Minggu, 22 September 2013 - 22:46:50 WIB
Sekuritisasi Properti
Diposting oleh : Administrator
Kategori: Cuplikan Buku - Dibaca: 7929 kali

Ada tiga instrument untuk melakukan sekuritisasi property dan melakukan pembiayaan investasi property, sebagai berikut :

1. Mortgage-backed bonds atau MBB
2. Asset-back securitization atau ABS
3. Real estate investment trusts atau REIT

Obligasi MBB diterbitkan langsung kepada investor, termasuk investor umum, untuk memperoleh kredit tanpa melibatkan bank umum komersial. Dengan menerbitkan MBB, perusahaan dapat memperoleh sejumlah besar dana melalui utang jangka panjang dengan suku bunga tetap.

Obligasi yang diterbitkan tersebut didukung dengan agunan property yang sesuai hak tanggungan. Obligasi MBB biasanya diterbitkan dalam durasi lima tahun, dengan suku bunga yang lebih tinggi dari suku bunga obligasi pemerintah, sebagai kompensasi atas resiko yang juga lebih besar.
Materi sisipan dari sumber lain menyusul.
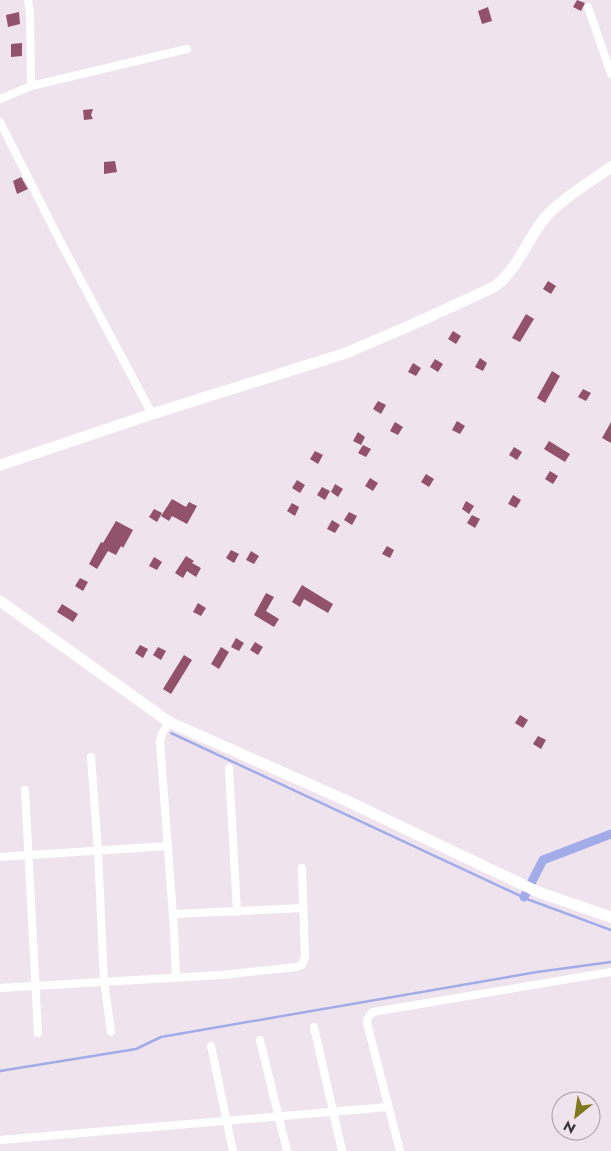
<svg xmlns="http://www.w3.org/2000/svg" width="611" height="1151" font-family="Jost,sans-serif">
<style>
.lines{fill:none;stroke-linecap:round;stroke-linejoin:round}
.stream{stroke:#a2ace9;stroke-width:2.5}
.canal{stroke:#a2ace9;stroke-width:9}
.building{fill:#91526a}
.minor{stroke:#fff;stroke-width:8}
.secondary{stroke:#fff;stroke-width:11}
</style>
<rect width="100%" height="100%" fill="#efe4ee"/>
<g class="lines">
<g class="stream">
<polyline points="171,733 527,899 611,930"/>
<polyline points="0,1071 136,1049 161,1037 537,972 611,962"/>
</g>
<polyline class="canal" points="524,897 543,860 611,834"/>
</g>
<g class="building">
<polygon points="577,0 585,3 581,11 573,7"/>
<polygon points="488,7 492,21 482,24 478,11"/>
<polygon points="19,12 20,24 8,27 6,15"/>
<polygon points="22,43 22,56 11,57 11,44"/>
<polygon points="93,109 91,115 93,119 84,120 83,110"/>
<polygon points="115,161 117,172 104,174 104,162"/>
<polygon points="21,177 28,189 17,194 13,181"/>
<polygon points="548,281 556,286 551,294 543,289"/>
<polygon points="526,314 534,319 520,342 512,338"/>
<polygon points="453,331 461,336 456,344 448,339"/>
<polygon points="480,358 487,363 483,371 475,367"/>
<polygon points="435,359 443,364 438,372 430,367"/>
<polygon points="413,363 421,368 416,376 408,372"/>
<polygon points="552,371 560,376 545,403 537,398"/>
<polygon points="583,389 591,393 586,401 578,397"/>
<polygon points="378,401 386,405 381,414 373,409"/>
<polygon points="457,421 465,426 460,434 452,430"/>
<polygon points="395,422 403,427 398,435 390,431"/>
<polygon points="611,422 611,443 602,438"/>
<polygon points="358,432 365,437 361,445 353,441"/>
<polygon points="549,441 570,454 565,462 544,449"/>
<polygon points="363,445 371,449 366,457 358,453"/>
<polygon points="514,447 522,452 517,460 509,455"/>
<polygon points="315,451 323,455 318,464 310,459"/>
<polygon points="550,471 558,476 553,484 545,479"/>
<polygon points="426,474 434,479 429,487 421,482"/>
<polygon points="370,478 378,483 373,491 365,486"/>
<polygon points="297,480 305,485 300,493 292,488"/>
<polygon points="335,484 343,489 338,497 331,492"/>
<polygon points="322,487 330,491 325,500 317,495"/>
<polygon points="513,495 521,500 516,508 508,504"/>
<polygon points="172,499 186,507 189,502 197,506 187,524 172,516 169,521 161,516"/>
<polygon points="466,501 474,506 469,514 462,509"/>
<polygon points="292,503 299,507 295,516 287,511"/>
<polygon points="154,509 162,513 157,522 149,517"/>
<polygon points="349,512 357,516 352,525 344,520"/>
<polygon points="472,515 480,519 475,528 467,523"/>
<polygon points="332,520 340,525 335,533 327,529"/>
<polygon points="116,521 133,530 123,548 121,546 116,555 108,551 97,569 89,564 101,542 103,543"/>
<polygon points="387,546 394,550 390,558 382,554"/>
<polygon points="231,550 239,554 234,563 226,558"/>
<polygon points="251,551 259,556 254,564 246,560"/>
<polygon points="186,556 194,561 192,563 201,568 196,577 187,571 183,578 175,573"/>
<polygon points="154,557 162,562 157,570 149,566"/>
<polygon points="80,578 88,582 83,591 75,586"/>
<polygon points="302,585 333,604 328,613 304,599 300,607 292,602"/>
<polygon points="266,593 274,597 266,611 279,619 274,627 254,615"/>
<polygon points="198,603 206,608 201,616 193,612"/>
<polygon points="62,604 78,614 73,622 57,612"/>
<polygon points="236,638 244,643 239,651 231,647"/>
<polygon points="255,642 263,647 258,655 250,650"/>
<polygon points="140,645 148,649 143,658 135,653"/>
<polygon points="158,647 166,651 161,660 153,655"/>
<polygon points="221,647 229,652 219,669 211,664"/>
<polygon points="184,655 192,660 171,694 163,689"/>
<polygon points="520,715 528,720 523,728 515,723"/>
<polygon points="538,736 546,740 541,749 533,744"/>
</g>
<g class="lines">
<g class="minor">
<polyline points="28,0 30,12 31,86"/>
<polyline points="588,7 611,74"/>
<polyline points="0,99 31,86 187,49"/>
<polyline points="0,122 61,243 152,414"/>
<polyline points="169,722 162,734 160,742 174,929 176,977"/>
<polyline points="91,757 98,851 104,981 111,1032"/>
<polyline points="229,768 237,912"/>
<polyline points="25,790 38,1033"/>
<polyline points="0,857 168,846"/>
<polyline points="173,914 303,908"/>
<polyline points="0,988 221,975 296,967 302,965 305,957 302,868"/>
<polyline points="314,1027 342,1151"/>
<polyline points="260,1040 287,1151"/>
<polyline points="211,1046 233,1151"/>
<polyline points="0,1140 388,1107"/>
<path d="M400,1151L367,1023C367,1018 369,1015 373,1012L611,972"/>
</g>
<g class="secondary">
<path d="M0,465L152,414L346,353L416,323L494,287C517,270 526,242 544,219C559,200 591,182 611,167"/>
<polyline points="0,601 169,722 345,800 538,892 611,917"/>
</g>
</g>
<g transform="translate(576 1116) rotate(210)"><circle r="24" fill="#efe4ee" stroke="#a69ea5"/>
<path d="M0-4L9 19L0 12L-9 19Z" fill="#80781d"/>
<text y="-8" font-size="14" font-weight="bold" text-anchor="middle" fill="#383438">N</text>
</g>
</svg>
Sementara itu sekuritas ABS adalah obligasi yang diterbitkan dengan dasar agunan seluruh asset yang telah dialihkan kepada satu entitas hukum yang didirikan untuk tujuan khusus (special purpose vehicle atau SPV). Skema pembiayaan yang kreatif ini menjaminkan seluruh arus kas dari seluruh asset SPV untuk membayar bunga dari obligasi yang diterbitkan. Dengan demikian, obligasi ABS yang diterbitkan SPV berbeda dengan obligasi MBB.

REIT memberi peluang kepada investor untuk berinvestasi dalam institusi investasi berbasis property berkualitas, yang memberikan arus nilai pendapatan yang menguntungkan. Konsep REIT berbeda dengan konsep perusahaan property pada umumnya. Struktur modal dan arus kas dalam model REIT adalah untuk modal dan laba di tahan rendah dan arus kas positif dari hasil operasional property. Satu-satunya sumber pendapatan adalah pendapatan sewa yang terus diperpanjang.
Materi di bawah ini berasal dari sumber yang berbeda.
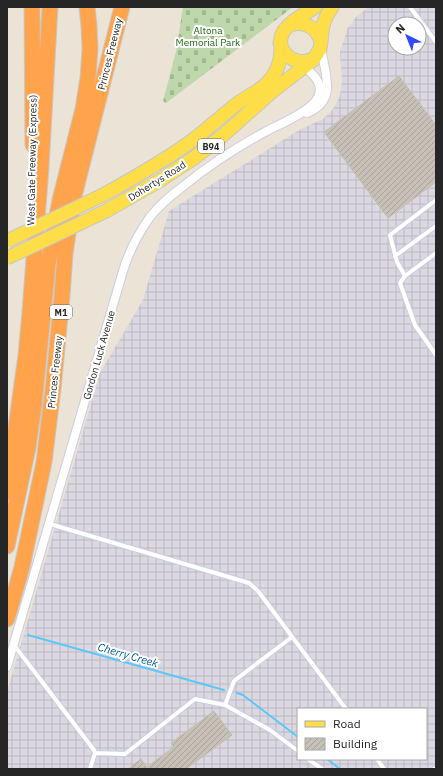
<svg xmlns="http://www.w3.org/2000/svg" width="443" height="776" viewBox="0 0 443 776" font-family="'IBM Plex Sans',sans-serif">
<defs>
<pattern id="industrial-grid" width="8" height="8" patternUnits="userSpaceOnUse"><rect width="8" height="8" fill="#dbd8e2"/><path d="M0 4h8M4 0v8" fill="none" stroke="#bcb9c2"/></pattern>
<pattern id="cemetery-stones" width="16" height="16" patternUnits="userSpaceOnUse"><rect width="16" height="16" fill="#bed7ab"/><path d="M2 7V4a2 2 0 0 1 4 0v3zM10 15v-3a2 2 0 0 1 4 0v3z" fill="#a3b893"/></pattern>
<pattern id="building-hatch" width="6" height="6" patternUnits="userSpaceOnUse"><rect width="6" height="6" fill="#c6c0b6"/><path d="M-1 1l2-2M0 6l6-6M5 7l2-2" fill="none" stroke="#aaa59c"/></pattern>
</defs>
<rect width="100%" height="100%" fill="#ebe3d6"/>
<path fill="url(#industrial-grid)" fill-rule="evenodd" d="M 369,7 L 436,7 L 436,769 L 7,769 L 7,692 L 100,373 L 143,300 L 169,211 L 301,129 L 323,119 L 333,109 L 340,96 L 342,81 L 340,52 L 347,29 L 356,17 ZM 395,24 L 419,24 L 419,48 L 395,48 ZM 298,709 L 426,709 L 426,759 L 298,759 Z"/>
<path fill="url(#cemetery-stones)" d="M 183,7 L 293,7 L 166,103 L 163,101 L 176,52 Z"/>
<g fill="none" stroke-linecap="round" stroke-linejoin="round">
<path stroke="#5cc7fa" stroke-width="2" d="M 28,635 L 224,690
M 237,693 L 243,695 L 298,737
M 327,759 L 340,769"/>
</g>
<path fill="url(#building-hatch)" stroke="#c6bfb0" d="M 399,76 L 436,125 L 436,182 L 388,218 L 324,132 Z
M 214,711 L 232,735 L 186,769 L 128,769 L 141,759 L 147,767 L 174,747 L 171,743 Z"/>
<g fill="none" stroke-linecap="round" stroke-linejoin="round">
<g stroke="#cbcee2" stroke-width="6">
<path id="lane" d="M 410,7 L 436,42
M 436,200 L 390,235 L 397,262 L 405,276 L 436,253
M 395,256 L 436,226
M 405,276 L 400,283 L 415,325 L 436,355
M 50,524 L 249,583 L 258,591 L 346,709
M 14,645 L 94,750 L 95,753 L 90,769
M 225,705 L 270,730 L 298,751
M 95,753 L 125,754 L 195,699 L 225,705 L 234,681 L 292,637
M 308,759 L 322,769
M 377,759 L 384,769
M 434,769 L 436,768"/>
</g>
<g stroke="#cbcee2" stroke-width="10">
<path id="street" d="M 307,113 C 339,100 324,73 321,47
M 7,667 L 123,271 C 129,251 138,234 150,217 C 160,204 173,194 186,184 C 211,164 237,147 265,132 C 278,125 312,111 318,97 C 325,83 311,73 302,64"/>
</g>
<g stroke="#c7c7c7" stroke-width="15">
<path id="primary" d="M 290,25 C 305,20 317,28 321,42
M 280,43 C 284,58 299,66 313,59
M 103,195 C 132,179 160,163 186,145 C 203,133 218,119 234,106 C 245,97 259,92 268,82 C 277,73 281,61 281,48 C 281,43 280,39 282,34 C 288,22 305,14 315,7
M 106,211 L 159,181 L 194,158 L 221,137 L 274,90 L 313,60 L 320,49 L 323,25 L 326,17 L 332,7"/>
</g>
<g stroke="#c7c7c7" stroke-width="17">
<path id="highway" d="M 32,7 L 33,145
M 7,492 L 26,355 L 30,312 L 41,167 L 50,7
M 7,546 L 28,448 L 34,405 L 48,264 L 60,200 L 83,109 L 88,78 L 90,49 L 89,26 L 87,7
M 7,619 L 22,567 L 44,462 L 53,389 L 62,296 L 65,254 L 73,200 L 122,7"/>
</g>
<use href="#lane" stroke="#fff" stroke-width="4"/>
<use href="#street" stroke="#fff" stroke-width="8"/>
<use href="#primary" stroke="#fede48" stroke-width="13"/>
<use href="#highway" stroke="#ffa44d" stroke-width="15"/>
<g stroke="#c7c7c7" stroke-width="15" stroke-linecap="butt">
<path id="primary-bridge" d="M 7,241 L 103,195
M 7,258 L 106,211"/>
</g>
<use href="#primary-bridge" stroke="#fede48" stroke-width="13"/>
</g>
<g text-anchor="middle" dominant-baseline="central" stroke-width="4" stroke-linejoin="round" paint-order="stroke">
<g fill="#fff" stroke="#676767" stroke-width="1">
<rect x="198" y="139" width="26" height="14" rx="3"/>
<rect x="50" y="305" width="22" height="14" rx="3"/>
</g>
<g font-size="9" font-weight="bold" fill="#262626">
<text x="211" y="146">B94</text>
<text x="61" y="312">M1</text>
</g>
<g font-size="10" fill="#1f6812" stroke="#fff">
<text x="208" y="30">Altona<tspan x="208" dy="12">Memorial Park</tspan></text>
</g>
<g font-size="10" fill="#262626" stroke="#fff">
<text transform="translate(110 54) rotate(-76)">Princes Freeway</text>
<text transform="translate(32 160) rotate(-89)">West Gate Freeway (Express)</text>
<text transform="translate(157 181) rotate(-32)">Dohertys Road</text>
<text transform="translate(99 355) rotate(-74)">Gordon Luck Avenue</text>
<text transform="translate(55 372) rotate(-84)">Princes Freeway</text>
</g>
<g font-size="11" font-style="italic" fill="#0061a0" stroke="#fff">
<text transform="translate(128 655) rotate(16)">Cherry Creek</text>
</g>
</g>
<rect width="443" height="776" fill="none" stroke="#262626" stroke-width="16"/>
<rect x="297" y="708" width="130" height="52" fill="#ffffff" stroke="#a8a8a8"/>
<rect x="305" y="721" width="20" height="6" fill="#fede48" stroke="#a8a8a8"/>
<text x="333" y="728" font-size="12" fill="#262626">Road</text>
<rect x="305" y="738" width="20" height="12" fill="url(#building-hatch)" stroke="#a8a8a8"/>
<text x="333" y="748" font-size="12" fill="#262626">Building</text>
<g transform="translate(407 36) rotate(317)"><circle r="19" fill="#ffffff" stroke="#a8a8a8"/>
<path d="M0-3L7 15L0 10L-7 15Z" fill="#2f4aff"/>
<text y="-6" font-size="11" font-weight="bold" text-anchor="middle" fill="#262626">N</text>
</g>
</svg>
REIT biasanya menarik bagi investor karena propertinya yang berkualitas tinggi dan memberikan peluang investasi bagi investor ritel serta investor institusi. Unit penyertaan REIT bersifat fleksibel dan dapat diperdagangkan. Pendapatan dari REIT stabil karena sekitar 90 persen laba didistribusikan kepada investor. Dengan kenaikan pendapatan sewa setiap tahun, maka potensi apresiasi modal cukup besar.

REIT dipandang sebagai saham defensive karena memberikan imbal hasil konsisten. Investasi dalam REIT dapat didiversifikasi dengan pemilihan beberapa lokasi, berbagai jenis property, serta beragam kategori penyewa di bawah kelolaan tim manajer pusat perbelanjaan yang professional dan berpengalaman. Ada peraturan ketat tentang asas keterbukaan dan pengendalian korporasi yang harus diterapkan untuk menjamin transparansi dalam pelaporan REIT.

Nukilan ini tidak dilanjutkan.